Famous faces of rock and roll line up along the latest mural on Clematis Street, greeting drivers, Brightline passengers and everyone else walking along the street. Further down the street on Narcissus, the former President John F. Kennedy and his First Lady Jackie are the subjects of a breezy new mural outside the Camelot Club.
It’s all thanks to the mad mural-making members of the art collective Street Art Revolution artists—Anthony Hernandez and Eduardo Mendieta, Bulks, PHD and Mayling Pao. It takes a village to get these murals done, as the artists work with the West Palm Beach Downtown Development Authority (DDA) and West Palm Beach Arts & Entertainment District, the Subculture Group and No More Starving Artists.
The expansive long wall outside Respectable Street was the site of one of the first murals in the downtown district that had other rock and roll images.
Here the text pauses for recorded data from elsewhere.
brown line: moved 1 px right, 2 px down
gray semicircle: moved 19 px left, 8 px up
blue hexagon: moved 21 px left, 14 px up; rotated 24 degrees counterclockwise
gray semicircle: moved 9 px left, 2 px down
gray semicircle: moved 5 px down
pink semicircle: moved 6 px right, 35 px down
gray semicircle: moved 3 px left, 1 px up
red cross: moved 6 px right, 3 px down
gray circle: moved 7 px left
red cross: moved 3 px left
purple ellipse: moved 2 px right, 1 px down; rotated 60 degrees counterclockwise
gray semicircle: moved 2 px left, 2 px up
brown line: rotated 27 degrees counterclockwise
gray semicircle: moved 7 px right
Initially, they were all commissioned by RS club owner Rodney Mayo, now it is more of a city committee decision.
This latest installation is called “The Jam: Rock Icons,” and depicts five musical giants who passed away before their time was up – no cautionary tales included. Amy Winehouse, Jim Morrison, Jimi Hendrix, Freddie Mercury, and Tom Petty are the faces, curated by Caron Bowman who says “We selected a list of departed rock icons that had a significant impact on culture. Some of the portraits we chose were inspired by images inside Hullabaloo Restaurant, near the mural site.”
The rockers make attention-getting facial expressions. Hendrix is in his full purple haze glory. “Freddie was never afraid to speak out and live life to the fullest. He believed in being genuine; a special kind of magic. That’s why I chose Freddie Mercury,” says Anthony Hernandez, who painted Queen frontman Freddie Mercury. The image he chose of Mercury sticking out his tongue is “a unique depiction that shows his fun side.”
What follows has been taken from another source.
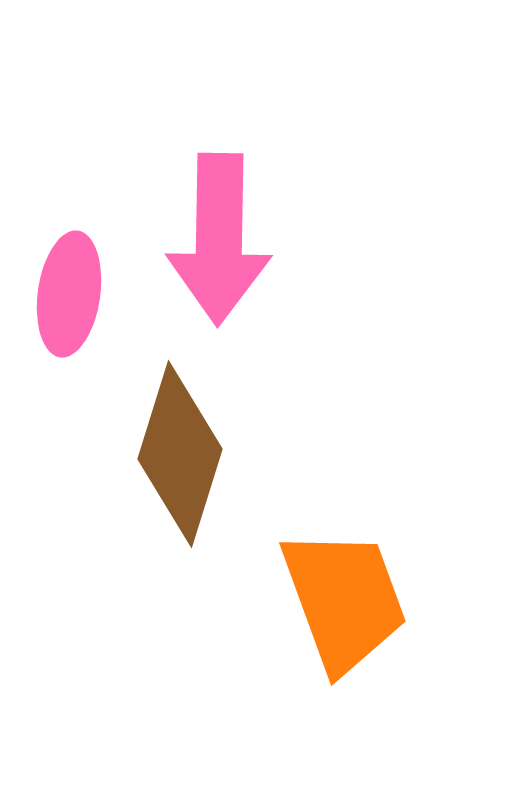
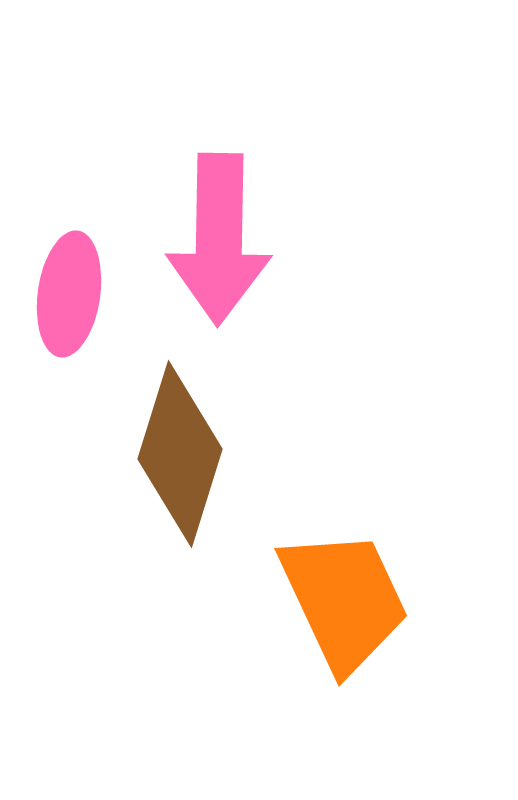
orange trapezoid: rotated 5 degrees counterclockwise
Mercury has been back in the spotlight with the Oscar award-winning film Bohemian Rhapsody, is depicted at his piano in a white tank top – the outfit he wore to the massive Live AID concert. He gives a full force raspberry to those who would dare to declare he is not Queen of them all.
Winehouse, the retro blues-singing chanteuse sneers in her trademark monster beehive and big hoop earrings. Artist PHD, says “I chose Amy because of her soul. If you close your eyes when you listen to any of her records you will feel her deeply expressive voice right in your heart almost immediately. Her talent is truly beautiful. I jumped at the opportunity to portray her as she really was: a legendary once in a lifetime talent.”
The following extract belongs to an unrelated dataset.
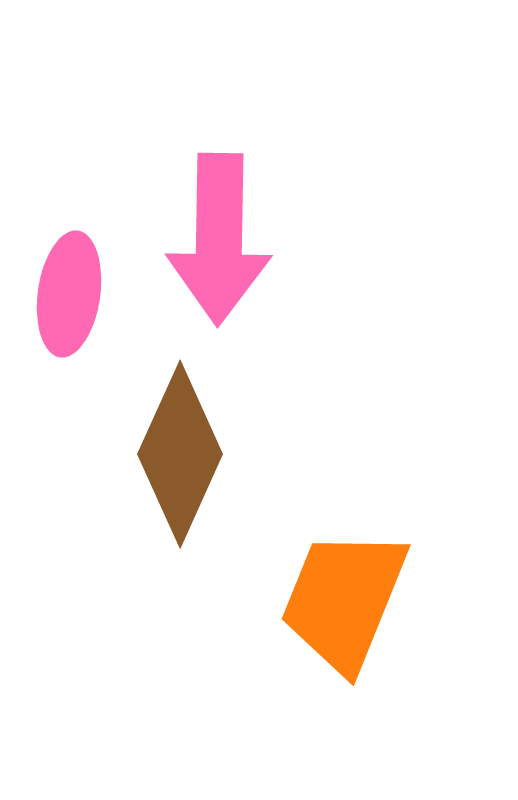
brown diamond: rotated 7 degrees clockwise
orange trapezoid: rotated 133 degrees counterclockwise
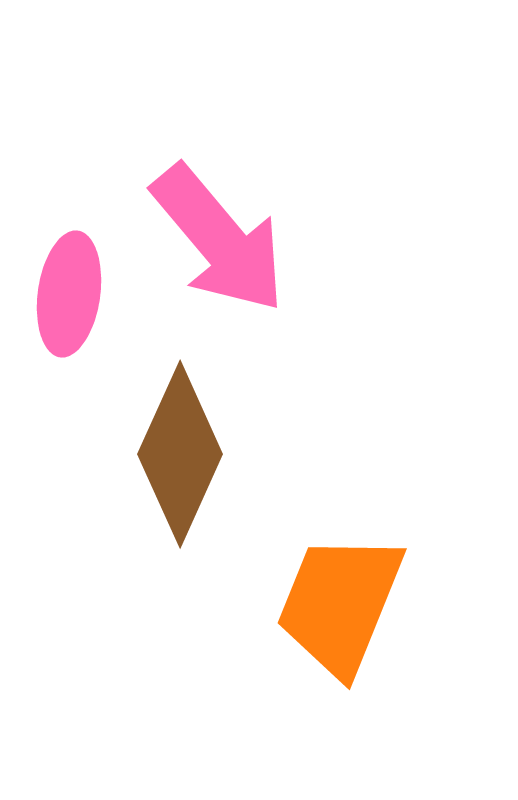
pink arrow: rotated 41 degrees counterclockwise
orange trapezoid: moved 4 px left, 4 px down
Out of Gainesville, Tom Petty was a native Floridian who kept his deep Southern drawl his whole life. He became famous in the early days of MTV, with songs and videos that captured his golden boy shag appeal and slangy rocking songs. “I was probably around 13 years old when Tom Petty and the Heartbreakers released the music video for ‘Don’t Come Around Here No More’,” says artist Eduardo Mendieta. “I loved the Mad Hatter and Alice in Wonderland imagery from that video. It became my inspiration for the mural.”
In his mural, Petty wears his big top hat with a knowing smirk in the mural, the black and white checkerboard flooring from the video swirling psychedelically around his Mad Hatter head.
Morrison of The Doors is depicted in all his rock-god glory, with shamanic conjured snakes writhing around his head. Morrison and his band had an infamous connection to Florida as he was arrested on stage in Miami for “indecent exposure” at a raucous concert there. The charges didn’t stick and were never proven, but surely went a long way towards confirming his sex symbol status well into the afterlife.
On the bay end of the Clematis strip, the wall next to Camelot Club, a place dedicated to the life and lifestyle of the Kennedy’s Golden era, has hosted JFK in his mirrored sunglasses for years. A joint effort between Anthony Hernandez and Caron Bowman, this new one will have the couple at its center in black and white, surrounded by ocean wave-like swirls of color.
The mural is inspired by early 1960s youth culture and the Kennedy era, boating, nautical iconography, and the strong family ties that the Kennedys had to Palm Beach and their long-time home there. Inside the club, the decor is filled with Kennedy photos, images and memorabilia, scenes of sailing and families laughing and the good life.
From rock Gods to political royalty, these new murals bring them all back to life and help enhance the visitor’s experience to Downtown West Palm Beach.